Getting a 50 cm fin to replace a 48 cm fin is probably not going to change much (unless your stock fin has some quality issues).
If you want earlier planing, I'd suggest either a 52 cm or 54 cm for the fin size to be really noticeable.
BUT, what you gain on the bottom end, you may lose is control issues on the top end, so if you are going to be fully powered up, you probably want to use the 48 cm fin.
I think a Tectonics Tomcat 48 might solve your spinning problems, and it's an excellent fin, for sure.
Hope this helps,

jamespr43 21st May 2008 10:43 AM

Hi Roger,

Thanks for your valuable help here. I would be looking to contact Dennis for the Tomcat Fin 48cm.


Roger 21st May 2008 12:27 PM

Hi James,
The Tectonics fins are also available from Sailworks.
Check them out:
Hope this helps,

jamespr43 21st May 2008 08:18 PM

Roger, Thanks, Im placing the order at sailworks.

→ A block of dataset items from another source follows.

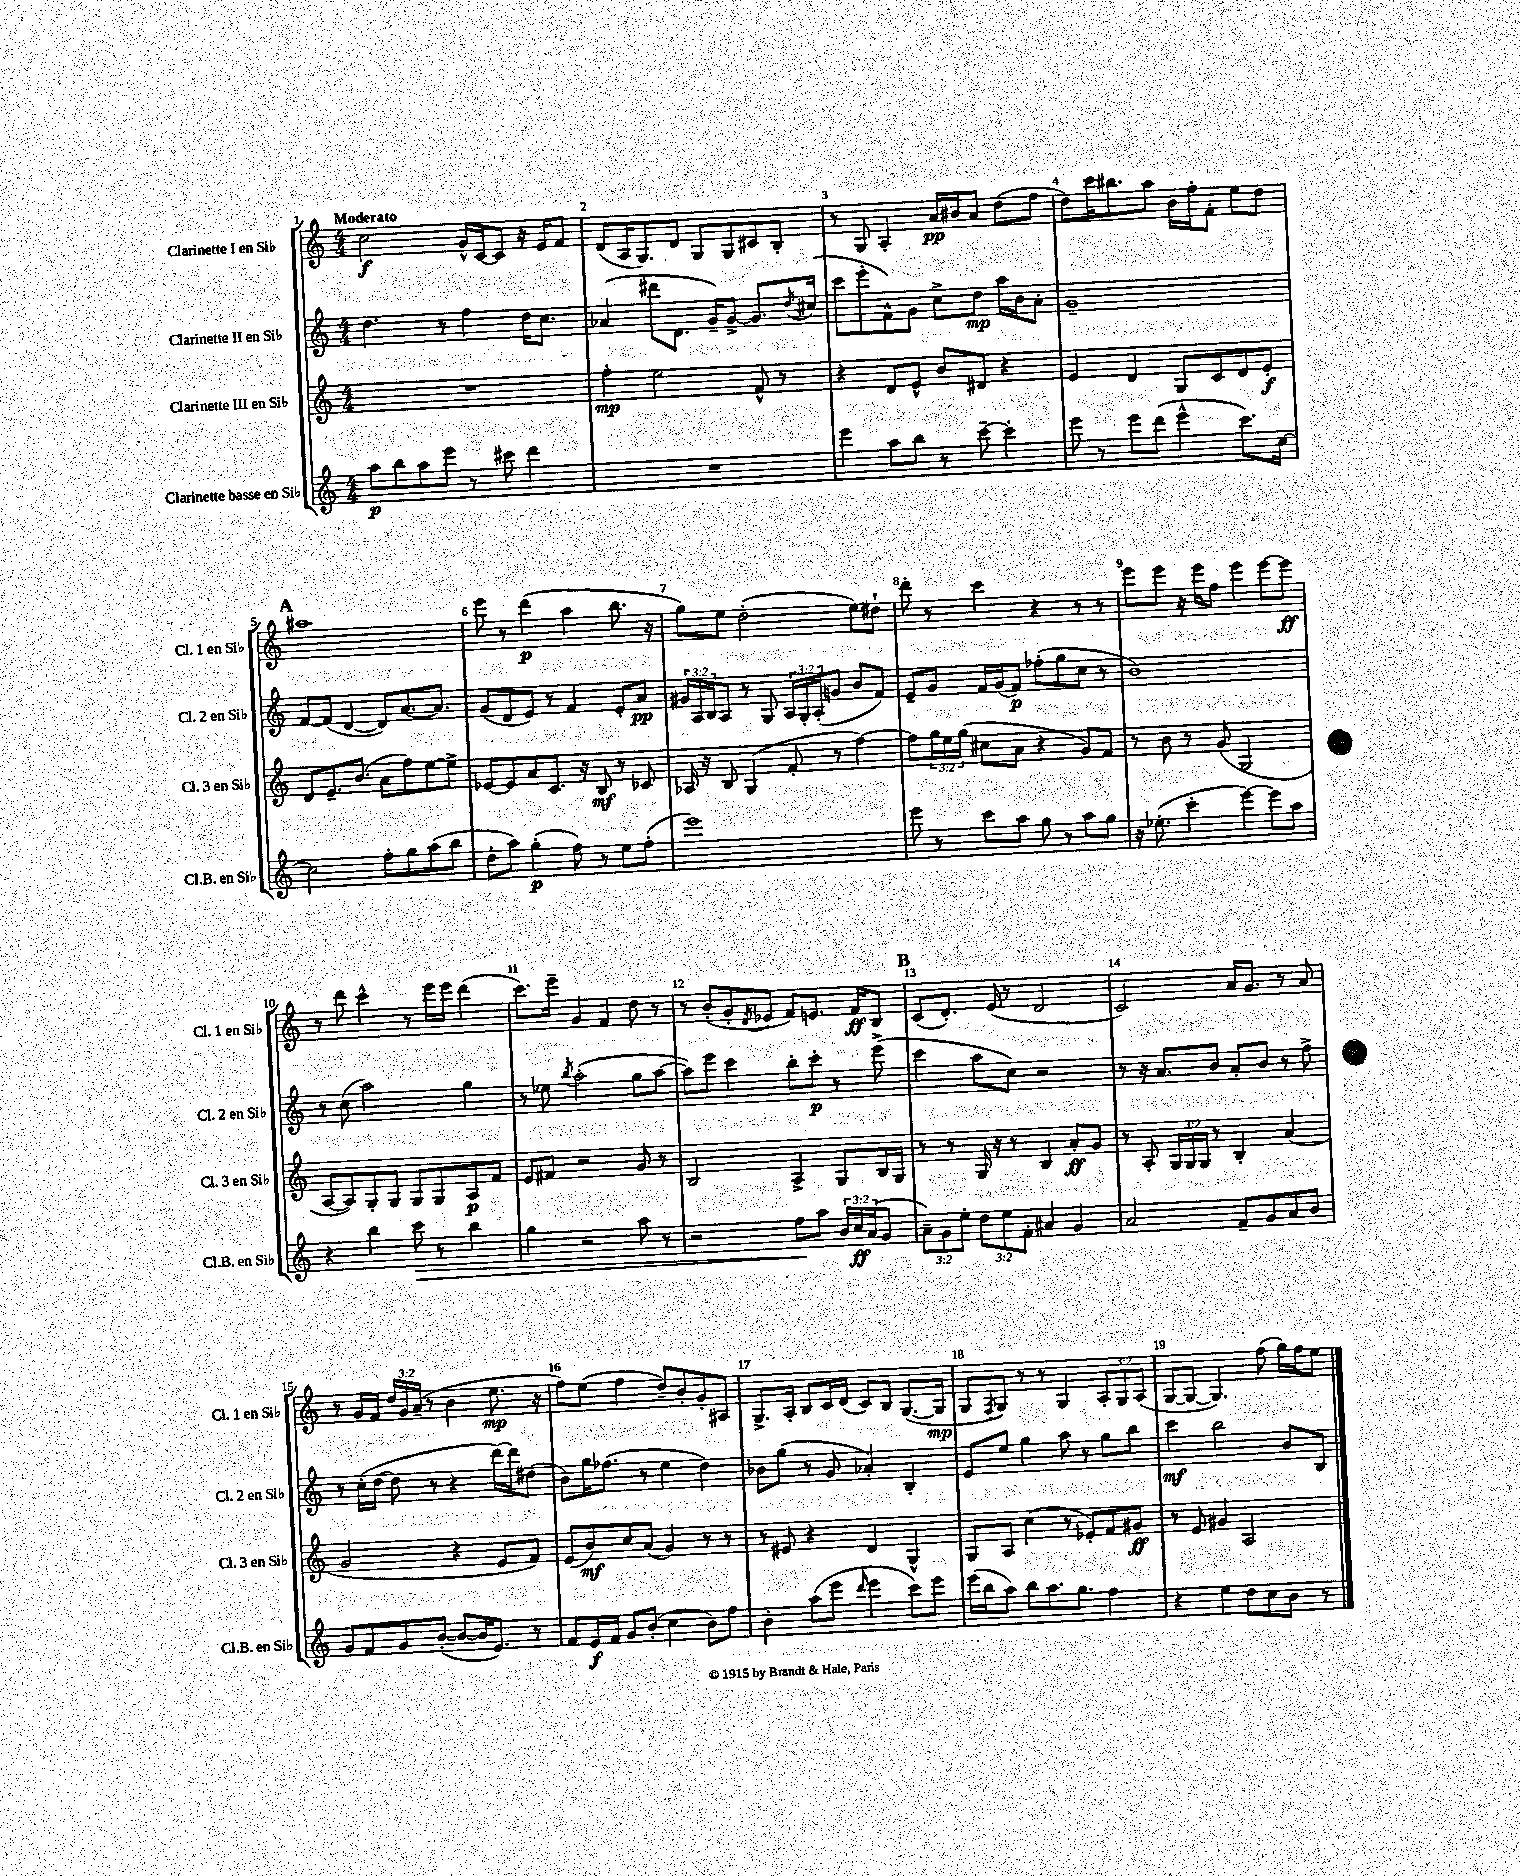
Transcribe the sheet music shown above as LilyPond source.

<<
\new StaffGroup <<
\new Staff = "s0" \with { instrumentName = "Clarinette I en Sib" shortInstrumentName = "Cl. 1 en Sib" } {
    \clef treble \key c \major \numericTimeSignature \time 4/4 \override Staff.TupletNumber.text = #tuplet-number::calc-fraction-text \tempo "Moderato"
    c''2\f g'16-^ c'16~ c'8 r16 e'16 f'8 |
    d'8( a16 g8.) d'8 g8 g8 cis'8 b8-. |
    r8 g8 a4-. a'16\pp bis'16 a'8 d''8( f''8 |
    d''8) c'''16 bis''8. a''8 b'16 f''16-. f'8-. e''8 d''8 |
    \mark \markup { \bold "A" } ais''1 |
    e'''8 r8 d'''4\p( a''4 b''8. r16 |
    g''8) e''8 d''2-.( e''8) dis''8-! |
    d'''8-. r8 c'''4 r4 r8 r8 |
    e'''8 e'''8 r16 e'''16 f''8 e'''4 e'''8~ e'''8\ff |
    r8 d'''8 c'''4-^ r8 e'''16 e'''16 d'''4( |
    c'''8.) e'''16-- g'4 f'4 d''8 r8 |
    r8 b'8-.( g'8-. \acciaccatura { d'8 } ees'8 f'8) e'8. f'16\ff b8 |
    \mark \markup { \bold "B" } c'8( d'8.-.) e'16( r8 d'2 |
    c'2) a'16 g'8. r8 a'8 |
    r8 g'16 f'16 \tuplet 3/2 { d''16 g'16 a'16--( } r8 b'4 e''8.\mp r16 |
    f''8) e''8( f''4 d''8--) b'8-. g'8-. ais8 |
    g8.-> a16-. b8 c'16 d'16( c'8) b8 g8.~( g16\mp |
    g8 \acciaccatura { f8 } g8) r8 r8 g4 \tuplet 3/2 { a8-. g8 a8( } |
    g8~ g8~ g4.) f''8( g''16) f''16 e''8 \bar "|." |
}
\new Staff = "s1" \with { instrumentName = "Clarinette II en Sib" shortInstrumentName = "Cl. 2 en Sib" } {
    \clef treble \key c \major \numericTimeSignature \time 4/4 \override Staff.TupletNumber.text = #tuplet-number::calc-fraction-text
    d''4. r8 f''4 d''16 c''8. |
    aes'4( dis'''8 d'8. g'16--) g'8~-> g'8. \acciaccatura { d''8 } cis''16( |
    c'''8 e'''8-. f'8-^) g'8 c''8-> d''8\mp a''16 b'16 a'8-. |
    g'1-- |
    \mark \markup { \bold "A" } f'8~ f'8( d'4~ d'8) a'8.~ a'8. |
    g'8( d'8 e'8) r8 f'4 e'8-. a'8\pp |
    \tuplet 3/2 { gis'16 a16 b16 } a8 r8 g8 \tuplet 3/2 { a16 g16-. a16-.( } g'8 b'8 f'8) |
    e'8-- g'8 f'16 g'16( f'8\p) fes''8-.( g''8 c''8 r8 |
    b'1) |
    r8 c''8( a''2) g''4 |
    r8 ees''8 \acciaccatura { b''8 } a''2-.( g''8 a''8~ |
    a''8) e'''8 c'''4 b''8-. c'''8-.\p r8 e'''8->( |
    \mark \markup { \bold "B" } c'''4 a''8 c''8) r2 |
    r8 r16 a'8. b'8 a'8-. b'8 r8 f''8-> |
    r8 c''16-.( d''16~ d''8 r8 r4 d'''16~) d'''16 dis''8( |
    b'8) g''16 fes''8.( r8 e''4 d''4) |
    bes'8 g''8( r8 g'8 aes'4-.) b4-. |
    e'8 e''8 g''4 a''8 r8 g''8 b''8 |
    c'''4\mf b''2 b'8 b8 \bar "|." |
}
\new Staff = "s2" \with { instrumentName = "Clarinette III en Sib" shortInstrumentName = "Cl. 3 en Sib" } {
    \clef treble \key c \major \numericTimeSignature \time 4/4 \override Staff.TupletNumber.text = #tuplet-number::calc-fraction-text
    R1 |
    f''4-.\mp e''2 f'8-^ r8 |
    r4 d'8 e'8-^ b'8 dis'8 r4 |
    e'4 d'4 g8 c'8 d'8 e'8-.\f |
    \mark \markup { \bold "A" } d'8 e'8.-- b'8.( a'8 f''8) e''8~ e''8-> |
    ees'8~ ees'8 a'8 c'8. r16 b8\mf r8 ces'8 |
    aes16 r16 b8 g4( f'8-. r8 f''4~) |
    f''8 \tuplet 3/2 { g''16 e''16 g''16( } cis''8 a'8 r4 g'8) f'8 |
    r8 b'8 r8 g'8( g2 |
    a8~ a8) g8-. g8 g8 g8 a8\p f'8 |
    e'8 fis'8 r2 g'8 r8 |
    b2 a4-> g8 b16 g16 |
    \mark \markup { \bold "B" } r8 r8 g16 r16 r8 b4 a'8-.\ff g'8 |
    r8 a8-. \tuplet 3/2 { g16 g16 g16 } r8 b4-. a'4( |
    g'2 r4 e'8 f'8) |
    e'8( b'8\mf) c''8 a'8( g'4) r8 r8 |
    r8 eis'8 r4 d'4 g4-^ |
    g8 a8 c''4( r8 ees'8-.) f'8 gis'8\ff |
    r8 e'8 gis'4 a2 \bar "|." |
}
\new Staff = "s3" \with { instrumentName = "Clarinette basse en Sib" shortInstrumentName = "Cl.B. en Sib" } {
    \clef treble \key c \major \numericTimeSignature \time 4/4 \override Staff.TupletNumber.text = #tuplet-number::calc-fraction-text
    a''8\p b''8 a''8 e'''8 r8 cis'''8 d'''4 |
    R1 |
    e'''4 a''8 b''8 r8 c'''8~-- c'''4-. |
    e'''8 r8 e'''8 d'''8( e'''4-^ c'''8.) c''16~ |
    \mark \markup { \bold "A" } c''2 f''8-. g''8 a''8( b''8 |
    d''8-. a''8) g''4-.\p( f''8) r8 e''8 f''8-.( |
    e'''1) |
    e'''8 r8 c'''8 a''8 g''8 r8 a''8 g''8 |
    r16 ees''8.-.( c'''4-. e'''4~) e'''8 a''8 |
    r4 b''4 c'''8\> r8 b''4 |
    g''4 r2 a''8 r8 |
    r2 f''8\! a''8 \tuplet 3/2 { b'16 c''16\ff a'16( } g'8 |
    \mark \markup { \bold "B" } \tuplet 3/2 { a'8--) g'8 e''8-. } \tuplet 3/2 { d''8 e''8 f'8-. } ais'4 g'4 |
    a'2 f'8-- g'8 a'8 b'8 |
    g'8 f'8 g'8 b'8~-.( b'8~ b'16 e'8.) r8 |
    f'8 e'16\f f'16 g'8 b'8-.( c''4 b'8) f''8 |
    b'4-. a''8( e'''8 \grace { d'''16 } e'''4 c'''8) e'''8 |
    e'''16( b''16 a''8) b''8 a''8. g''8. f''4 |
    r4 e''4 d''8 c''8 b'8 r8 \bar "|." |
}
>>
>>
\layout { \context { \Score \override BarNumber.break-visibility = ##(#f #t #t) barNumberVisibility = #all-bar-numbers-visible } }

Just another question, what did you think about KA Koncept sails ?? Im seeing a lot of people at GPS Speed using it ??


Roger 21st May 2008 11:33 PM

Hi James,
I've seen some KA Koncepts.... and I may have sailed one once, but I really have no experience with them.
I don't comment, good or bad, on things I have no experience with.
The sails I've seen seem to have pretty good build quality, and the guys sailing them seem to like them.
They are probably very good sails, but I don't see any results that indicate they are remarkably faster than other speed slalom sails.